==== Extrait du texte ====

Au Maghreb, l’exception marocaine sur la question palestinienne

Si la normalisation des relations entre le royaume et Israël reste improbable, Rabat semble avoir intérêt à ménager son allié américain sur ce dossier.


Dans les rues de Rabat, des milliers de Marocains manifestaient dimanche contre le plan de paix américain pour le Proche-Orient. Fadel Senna/AFP

Le 29 janvier dernier, le président américain Donald Trump dévoilait enfin son plan de paix pour le Proche-Orient, qui satisfait toutes les demandes israéliennes. Le même jour, le site français Intelligence Online révélait que le Maroc a acheté des drones Heron de l’Israel Aerospace Industries, l’entreprise israélienne de construction aéronautique, pour un montant de 48 millions de dollars. Ces avions sans pilote serviraient notamment, selon les médias israéliens, à traquer des groupes hostiles à Rabat dans les zones désertiques du Sahara occidental. L’information a été rapidement démentie par le site FAR-Maroc, proche des Forces armées royales, qui y voit « des manœuvres ayant pour but de ternir l’image du Maroc dans cette phase sensible » pour la cause palestinienne.

Quelques jours plus tard, le 3 février, c’est le site d’information américain Axios qui dévoilait qu’Israël et les États-Unis ont discuté d’un accord trilatéral qui impliquerait une reconnaissance américaine de la souveraineté marocaine sur le Sahara occidental – un territoire disputé par le Maroc et les indépendantistes sahraouis, et dont le statut n’est toujours pas défini par l’ONU – en contrepartie de quoi Rabat devrait prendre des mesures effectives pour normaliser ses relations avec l’État hébreu et soutenir le « plan du siècle », rejeté par les Palestiniens et par la Ligue arabe. « Ces rumeurs surviennent dans un timing opportun et ont pour but de servir l’agenda du Premier ministre israélien Benjamin Netanyahu. En perte de vitesse dans les sondages et en perte de popularité à cause de son implication avérée dans des affaires de corruption, ce dernier cherche à dévier l’attention de l’opinion publique israélienne en se faisant passer pour un leader qui a été capable de mettre fin à l’isolement d’Israël à l’échelle régionale et internationale et qui a normalisé ses relations avec des pays arabes », explique Samir Bennis, spécialiste de la diplomatie marocaine, contacté par L’Orient-Le Jour.

Les relations israélo-marocaines ont toujours été niées par le royaume chérifien alors que la cause palestinienne est encore une question taboue dans le monde arabe, particulièrement au Maghreb. Le deal du siècle a suscité de fortes réactions à Alger comme à Tunis. Le président algérien Abdelmadjid Tebboune et son homologue tunisien Kais Saied, en visite officielle dans le pays le 2 février, ont martelé leur convergence « totale et absolue sur tous les plans » affirmant leur attachement à un État palestinien indépendant, sur la base des frontières de 1967 et avec Jérusalem-Est pour capitale. Le président tunisien a d’ailleurs estimé que « la normalisation avec l’entité sioniste est un crime ».

====

Travail demandé:
Reprenez l'article sur le Maroc et la question palestinienne en commençant aux mots « Le 29 janvier » et en vous arrêtant après « la cause palestinienne. ». Remplacez « drones » par « appareils ».

==== Contenu des données ====

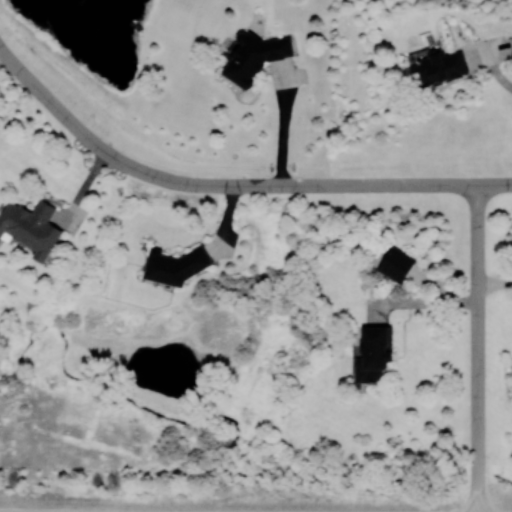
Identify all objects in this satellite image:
road: (5, 55)
building: (254, 56)
building: (511, 58)
building: (439, 68)
road: (495, 74)
road: (283, 127)
road: (123, 163)
road: (419, 184)
road: (299, 185)
building: (31, 226)
building: (396, 264)
building: (171, 266)
road: (423, 303)
road: (476, 347)
building: (374, 353)
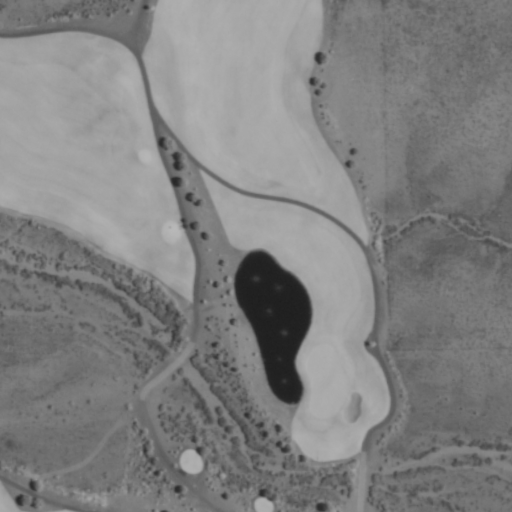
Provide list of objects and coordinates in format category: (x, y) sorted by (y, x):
road: (156, 154)
road: (363, 254)
park: (215, 257)
road: (48, 498)
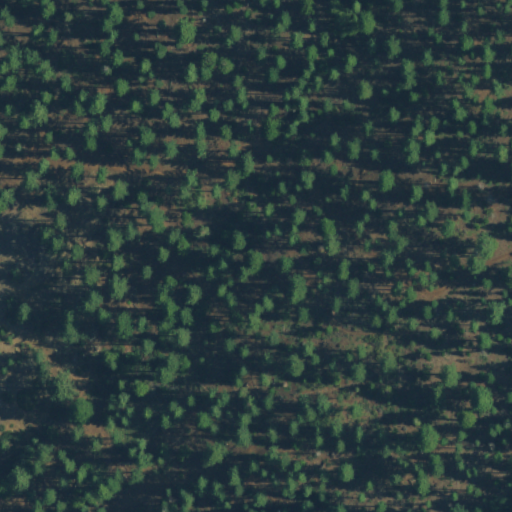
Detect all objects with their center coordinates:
road: (101, 89)
road: (15, 165)
road: (288, 170)
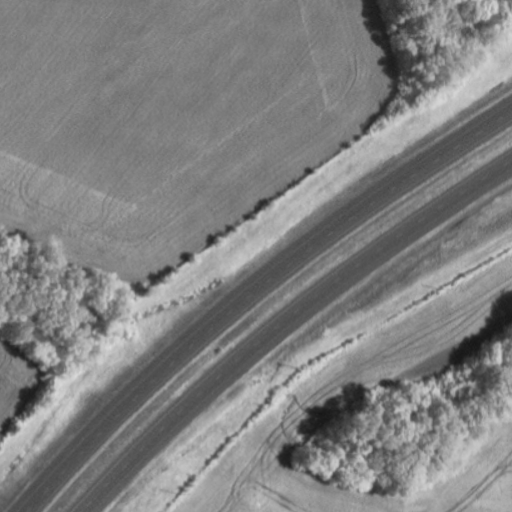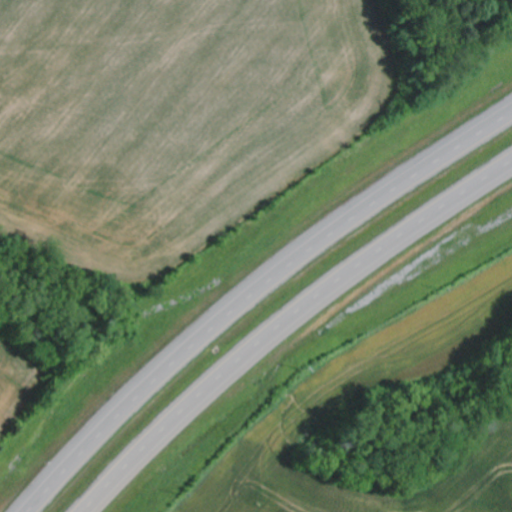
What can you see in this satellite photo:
road: (252, 291)
road: (288, 325)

====

Réponse complète:
Le 29 janvier dernier, le président américain Donald Trump dévoilait enfin son plan de paix pour le Proche-Orient, qui satisfait toutes les demandes israéliennes. Le même jour, le site français Intelligence Online révélait que le Maroc a acheté des appareils Heron de l’Israel Aerospace Industries, l’entreprise israélienne de construction aéronautique, pour un montant de 48 millions de dollars. Ces avions sans pilote serviraient notamment, selon les médias israéliens, à traquer des groupes hostiles à Rabat dans les zones désertiques du Sahara occidental. L’information a été rapidement démentie par le site FAR-Maroc, proche des Forces armées royales, qui y voit « des manœuvres ayant pour but de ternir l’image du Maroc dans cette phase sensible » pour la cause palestinienne.